Montée de l’extrême droite : les responsabilités de la gauche
Publié le 19/06/2024
L’alliance électorale du Nouveau Front populaire (NFP) se présente comme l’antidote contre le RN. C’est oublier que, depuis quarante ans, la montée de l’extrême droite s’est nourrie des trahisons de la gauche au pouvoir.
Aux élections législatives de 1981, le Front national (FN) obtenait un score de 0,18 %. Son leader, Jean-Marie Le Pen, n’avait pas réussi à se présenter à la présidentielle. À peine cinq ans de gouvernement de gauche plus tard, le FN était monté à 9,65 %, et s’installait durablement dans le paysage politique. Le lien est profond car les Mitterrand, les Marchais, ainsi que les principaux dirigeants syndicaux avaient passé des années à faire croire aux travailleurs que l’alternative électorale allait « changer la vie », selon un de leurs slogans des années 1970. Pour cela, Mitterrand avait même parlé dans ses discours de rupture avec le capitalisme.
Après l’élection de Mitterrand, les espoirs de millions de travailleurs se transformèrent en stupeur. Pendant que des centaines d’usines fermaient, les banquiers pouvaient continuer à s’enrichir. Des milliers de militants du Parti communiste, du Parti socialiste, de la CGT, qui animaient la vie politique et les organisations ouvrières cessèrent progressivement de le faire, se contentant de dire qu’il fallait faire confiance au gouvernement. Si on ajoute la propagande patriotique dont le PCF s’était fait le champion, le terrain était préparé pour les idées agitées par l’extrême droite.
Si les dirigeants des partis de gauche avaient été réellement déterminés à lutter contre l’influence de l’extrême droite, ils auraient dû reconnaître leurs responsabilités dans sa montée spectaculaire. Il n’en fut jamais question. En 1997, après une dissolution de l’Assemblée nationale par Chirac, la « gauche plurielle » se présenta comme particulièrement unitaire, allant du centre au PCF. Mélenchon était de la partie. À nouveau, face à la pauvreté et aux fermetures d’usines, il fut question de promesses, mais en aucun cas d’inciter les travailleurs à se fier à leurs propres forces et à leur organisation. Une fois au gouvernement, Lionel Jospin et ses ministres accompagnèrent les fermetures d’entreprises et en privatisèrent plus que tous les gouvernements de droite ne l’avaient fait avant eux. La loi des 35 heures se révéla une duperie du fait des contreparties données au patronat. Le fruit de cette politique fut, en 2002, l’accès de Le Pen pour la première fois au second tour de l’élection présidentielle.

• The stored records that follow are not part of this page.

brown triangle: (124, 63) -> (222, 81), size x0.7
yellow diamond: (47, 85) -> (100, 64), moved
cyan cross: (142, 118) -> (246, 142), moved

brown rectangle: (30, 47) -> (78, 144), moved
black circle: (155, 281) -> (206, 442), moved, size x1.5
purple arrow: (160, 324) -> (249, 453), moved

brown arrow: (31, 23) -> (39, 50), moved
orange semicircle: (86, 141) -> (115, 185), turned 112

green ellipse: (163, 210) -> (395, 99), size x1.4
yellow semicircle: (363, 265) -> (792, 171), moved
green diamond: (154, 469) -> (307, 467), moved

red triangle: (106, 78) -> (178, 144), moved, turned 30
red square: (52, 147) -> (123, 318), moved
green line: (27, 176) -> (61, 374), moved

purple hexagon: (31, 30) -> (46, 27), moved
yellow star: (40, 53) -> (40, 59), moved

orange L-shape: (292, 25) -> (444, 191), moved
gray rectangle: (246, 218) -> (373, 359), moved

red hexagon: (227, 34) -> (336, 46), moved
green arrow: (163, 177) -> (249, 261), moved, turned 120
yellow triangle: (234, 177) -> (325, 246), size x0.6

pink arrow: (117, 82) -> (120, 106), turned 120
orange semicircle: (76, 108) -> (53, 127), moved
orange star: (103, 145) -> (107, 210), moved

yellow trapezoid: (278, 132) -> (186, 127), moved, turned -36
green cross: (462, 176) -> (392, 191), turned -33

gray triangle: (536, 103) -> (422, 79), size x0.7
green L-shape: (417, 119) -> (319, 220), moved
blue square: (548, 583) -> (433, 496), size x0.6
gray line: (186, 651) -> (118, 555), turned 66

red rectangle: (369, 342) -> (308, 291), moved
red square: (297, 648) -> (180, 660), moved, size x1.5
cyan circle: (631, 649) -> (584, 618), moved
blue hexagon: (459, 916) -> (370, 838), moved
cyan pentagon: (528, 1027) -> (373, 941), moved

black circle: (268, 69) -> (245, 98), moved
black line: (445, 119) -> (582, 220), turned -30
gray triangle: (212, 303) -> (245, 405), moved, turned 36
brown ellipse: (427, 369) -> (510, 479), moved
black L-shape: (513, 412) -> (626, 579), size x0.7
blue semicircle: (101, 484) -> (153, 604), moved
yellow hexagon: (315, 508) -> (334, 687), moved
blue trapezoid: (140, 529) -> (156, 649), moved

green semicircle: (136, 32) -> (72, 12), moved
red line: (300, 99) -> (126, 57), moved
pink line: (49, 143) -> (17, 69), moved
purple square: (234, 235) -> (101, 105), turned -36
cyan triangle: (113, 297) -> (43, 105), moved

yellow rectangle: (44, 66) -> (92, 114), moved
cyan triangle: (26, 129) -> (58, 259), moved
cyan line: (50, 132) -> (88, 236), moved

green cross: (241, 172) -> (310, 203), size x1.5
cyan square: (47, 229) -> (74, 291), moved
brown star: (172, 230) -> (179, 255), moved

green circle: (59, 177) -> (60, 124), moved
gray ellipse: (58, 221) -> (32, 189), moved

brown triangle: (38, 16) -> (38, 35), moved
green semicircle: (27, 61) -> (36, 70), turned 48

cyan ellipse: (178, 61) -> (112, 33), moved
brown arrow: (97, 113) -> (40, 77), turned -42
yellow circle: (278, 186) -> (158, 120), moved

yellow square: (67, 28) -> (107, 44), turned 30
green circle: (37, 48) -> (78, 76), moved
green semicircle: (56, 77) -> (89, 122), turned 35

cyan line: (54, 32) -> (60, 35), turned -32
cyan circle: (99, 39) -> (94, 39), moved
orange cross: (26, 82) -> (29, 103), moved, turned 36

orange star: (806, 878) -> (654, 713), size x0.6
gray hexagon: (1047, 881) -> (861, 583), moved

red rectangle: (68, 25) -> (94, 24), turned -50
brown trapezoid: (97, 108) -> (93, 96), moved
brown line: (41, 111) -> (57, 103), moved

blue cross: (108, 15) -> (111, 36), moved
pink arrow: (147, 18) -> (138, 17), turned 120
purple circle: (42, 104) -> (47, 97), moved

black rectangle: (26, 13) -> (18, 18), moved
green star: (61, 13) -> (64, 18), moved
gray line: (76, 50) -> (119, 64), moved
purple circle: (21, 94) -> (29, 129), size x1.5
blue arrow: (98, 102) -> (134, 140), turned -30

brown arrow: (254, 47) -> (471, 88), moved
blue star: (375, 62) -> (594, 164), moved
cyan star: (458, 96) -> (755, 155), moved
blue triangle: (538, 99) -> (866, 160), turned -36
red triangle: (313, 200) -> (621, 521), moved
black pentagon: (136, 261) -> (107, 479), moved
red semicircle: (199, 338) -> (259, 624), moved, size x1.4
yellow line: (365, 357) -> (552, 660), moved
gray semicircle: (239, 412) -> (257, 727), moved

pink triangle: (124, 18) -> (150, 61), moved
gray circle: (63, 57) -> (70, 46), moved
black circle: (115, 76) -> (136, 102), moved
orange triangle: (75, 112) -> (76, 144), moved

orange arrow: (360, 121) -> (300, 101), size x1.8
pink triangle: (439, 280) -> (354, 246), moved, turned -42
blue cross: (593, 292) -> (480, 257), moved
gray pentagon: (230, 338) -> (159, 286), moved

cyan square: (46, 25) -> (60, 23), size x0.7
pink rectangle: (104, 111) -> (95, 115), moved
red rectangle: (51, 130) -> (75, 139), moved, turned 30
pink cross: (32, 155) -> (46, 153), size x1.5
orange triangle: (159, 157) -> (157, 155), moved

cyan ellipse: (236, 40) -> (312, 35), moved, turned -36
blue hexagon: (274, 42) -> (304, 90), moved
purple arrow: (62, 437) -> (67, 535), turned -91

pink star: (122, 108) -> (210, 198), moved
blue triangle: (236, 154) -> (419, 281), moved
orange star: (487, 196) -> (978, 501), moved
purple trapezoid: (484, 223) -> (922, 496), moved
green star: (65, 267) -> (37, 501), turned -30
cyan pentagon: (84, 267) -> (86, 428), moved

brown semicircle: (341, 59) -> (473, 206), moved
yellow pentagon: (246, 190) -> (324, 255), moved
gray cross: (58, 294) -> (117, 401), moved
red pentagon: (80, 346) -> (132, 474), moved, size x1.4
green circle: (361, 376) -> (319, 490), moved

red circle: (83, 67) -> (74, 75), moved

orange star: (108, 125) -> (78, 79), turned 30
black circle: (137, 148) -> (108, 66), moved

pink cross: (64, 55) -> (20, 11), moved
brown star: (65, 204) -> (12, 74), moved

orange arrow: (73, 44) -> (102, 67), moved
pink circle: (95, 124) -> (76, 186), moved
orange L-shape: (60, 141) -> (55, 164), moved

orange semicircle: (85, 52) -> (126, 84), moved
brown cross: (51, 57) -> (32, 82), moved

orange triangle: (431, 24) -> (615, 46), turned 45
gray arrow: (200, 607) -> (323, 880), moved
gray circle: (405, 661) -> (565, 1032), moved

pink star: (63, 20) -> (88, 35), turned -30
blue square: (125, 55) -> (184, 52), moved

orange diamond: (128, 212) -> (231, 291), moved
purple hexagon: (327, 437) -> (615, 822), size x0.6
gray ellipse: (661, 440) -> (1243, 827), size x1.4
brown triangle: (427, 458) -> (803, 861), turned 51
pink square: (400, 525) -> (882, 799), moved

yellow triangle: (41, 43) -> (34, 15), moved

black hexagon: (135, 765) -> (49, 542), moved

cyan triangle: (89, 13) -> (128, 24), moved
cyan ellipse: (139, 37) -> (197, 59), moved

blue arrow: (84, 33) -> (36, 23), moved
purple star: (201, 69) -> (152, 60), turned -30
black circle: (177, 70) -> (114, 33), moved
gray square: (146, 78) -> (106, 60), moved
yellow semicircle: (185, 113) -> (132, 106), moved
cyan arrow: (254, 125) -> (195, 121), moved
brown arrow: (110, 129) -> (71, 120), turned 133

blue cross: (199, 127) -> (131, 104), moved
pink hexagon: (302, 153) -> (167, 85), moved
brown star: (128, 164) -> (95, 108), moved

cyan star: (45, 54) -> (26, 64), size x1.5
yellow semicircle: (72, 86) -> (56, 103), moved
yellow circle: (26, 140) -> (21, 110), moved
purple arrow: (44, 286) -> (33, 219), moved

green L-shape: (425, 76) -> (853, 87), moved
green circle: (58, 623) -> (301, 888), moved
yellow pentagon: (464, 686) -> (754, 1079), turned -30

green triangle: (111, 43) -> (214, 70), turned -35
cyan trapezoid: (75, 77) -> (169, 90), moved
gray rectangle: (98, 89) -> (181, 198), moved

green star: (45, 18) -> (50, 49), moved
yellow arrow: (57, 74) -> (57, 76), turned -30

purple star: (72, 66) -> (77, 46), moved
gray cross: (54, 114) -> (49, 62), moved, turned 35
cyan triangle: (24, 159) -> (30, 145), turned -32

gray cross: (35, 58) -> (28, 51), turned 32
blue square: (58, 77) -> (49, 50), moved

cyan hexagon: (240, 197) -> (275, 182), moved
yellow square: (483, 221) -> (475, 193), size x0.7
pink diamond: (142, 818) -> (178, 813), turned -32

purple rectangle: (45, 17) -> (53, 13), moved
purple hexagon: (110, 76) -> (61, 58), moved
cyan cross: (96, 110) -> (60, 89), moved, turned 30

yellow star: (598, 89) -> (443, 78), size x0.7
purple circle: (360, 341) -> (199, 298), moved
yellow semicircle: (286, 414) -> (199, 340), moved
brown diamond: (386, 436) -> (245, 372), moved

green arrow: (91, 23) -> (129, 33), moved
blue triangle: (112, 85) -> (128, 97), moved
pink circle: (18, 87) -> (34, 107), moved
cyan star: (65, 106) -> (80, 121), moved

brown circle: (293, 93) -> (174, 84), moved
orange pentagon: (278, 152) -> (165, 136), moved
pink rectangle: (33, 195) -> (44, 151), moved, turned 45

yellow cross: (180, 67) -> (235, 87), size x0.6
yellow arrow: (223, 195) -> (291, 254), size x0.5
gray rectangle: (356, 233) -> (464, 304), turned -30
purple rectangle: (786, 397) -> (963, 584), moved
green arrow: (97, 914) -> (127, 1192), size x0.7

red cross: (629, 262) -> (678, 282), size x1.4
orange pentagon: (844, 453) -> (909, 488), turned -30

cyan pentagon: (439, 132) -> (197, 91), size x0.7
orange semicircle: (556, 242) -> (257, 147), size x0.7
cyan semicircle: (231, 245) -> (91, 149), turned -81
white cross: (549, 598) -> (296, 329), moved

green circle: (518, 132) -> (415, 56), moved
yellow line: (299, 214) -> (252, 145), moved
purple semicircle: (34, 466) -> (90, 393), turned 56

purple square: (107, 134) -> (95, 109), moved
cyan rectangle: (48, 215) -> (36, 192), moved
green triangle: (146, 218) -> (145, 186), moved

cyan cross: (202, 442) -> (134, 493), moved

Il fallut ensuite tout le mépris manifesté par Chirac et Sarkozy durant leurs mandats pour amener Hollande et son gouvernement au pouvoir en 2012. Peu de travailleurs croyaient sérieusement au « changement » qu’ils promettaient. Et en effet, Hollande mit peu de temps à montrer à nouveau à quel point il s’était moqué d’eux, en promulguant, entre autres, son emblématique loi Travail. Un de ses Premiers ministres, Manuel Valls, se rendit célèbre pour ses sorties à la limite du racisme.
Dans le programme du NFP, le terme « rupture » est désormais préféré à « changement », mais Hollande, comme un symbole, a tenu à être un de ses candidats et à s’inscrire dans sa démarche, et Jospin à la soutenir. On continue de creuser le même sillon.